Step-by-step explanation:
Hi there!
The height function is the following:
h(t) = -16 t² + 704 t
a) Let´s find the time it takes the projectile to reach the maximum height. For this, we can use the fact that at the maximum height, the velocity of the projectile is zero. The velocity is the variation of height with respect to time, in other words, it is the derivative of the height function:
v = dh/dt = -2 · 16 t + 704 = -32 t + 704
At the maximum height:
v = 0
0 = -32 t + 704
-704/-32 = t
t = 22 s
Now, we can calculate the height at time t = 22 s:
h(t) = -16 t² + 704 t
h(22) = -16 (22)² + 704 (22)
h(22) = 7744 m
The maximum height the projectile reaches is 7744 m.

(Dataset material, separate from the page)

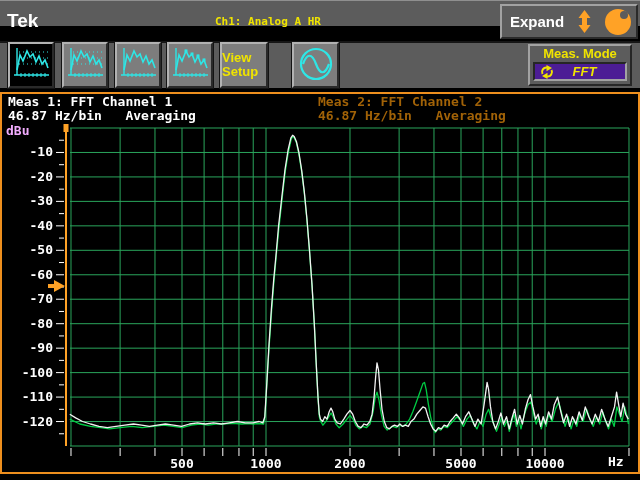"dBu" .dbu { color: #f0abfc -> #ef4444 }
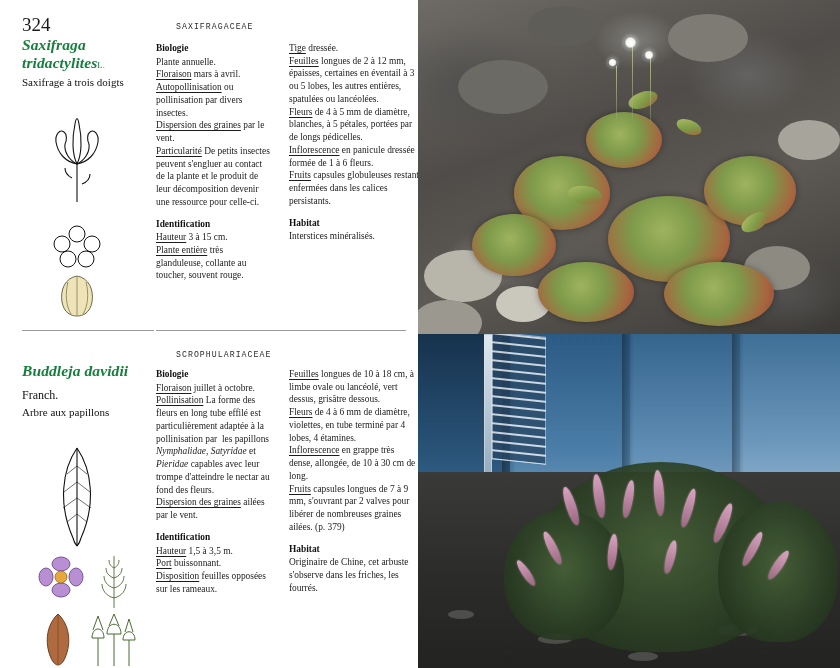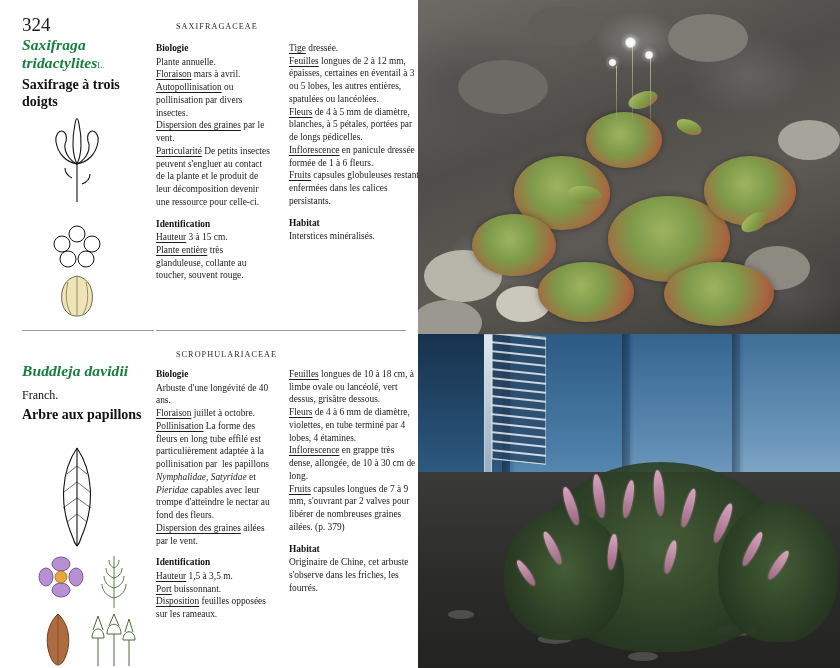"SAXIFRAGACEAE" .family { font-family: Liberation Serif, serif -> Liberation Mono, monospace }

b) When the object reaches the ground h(t) = 0. Then:
h(t) = -16 t² + 704 t
When the object reaches the ground:
0 = -16 t² + 704 t
Let´s solve this quadraic equation for "t":
0 = -16 t² + 704 t
0 = t (-16 t + 704)
t = 0 s
and
-16 t + 704 = 0
-16 t = -704
t = -704/-16
t = 44 s
The time it takes the object to reach the ground is 44 s.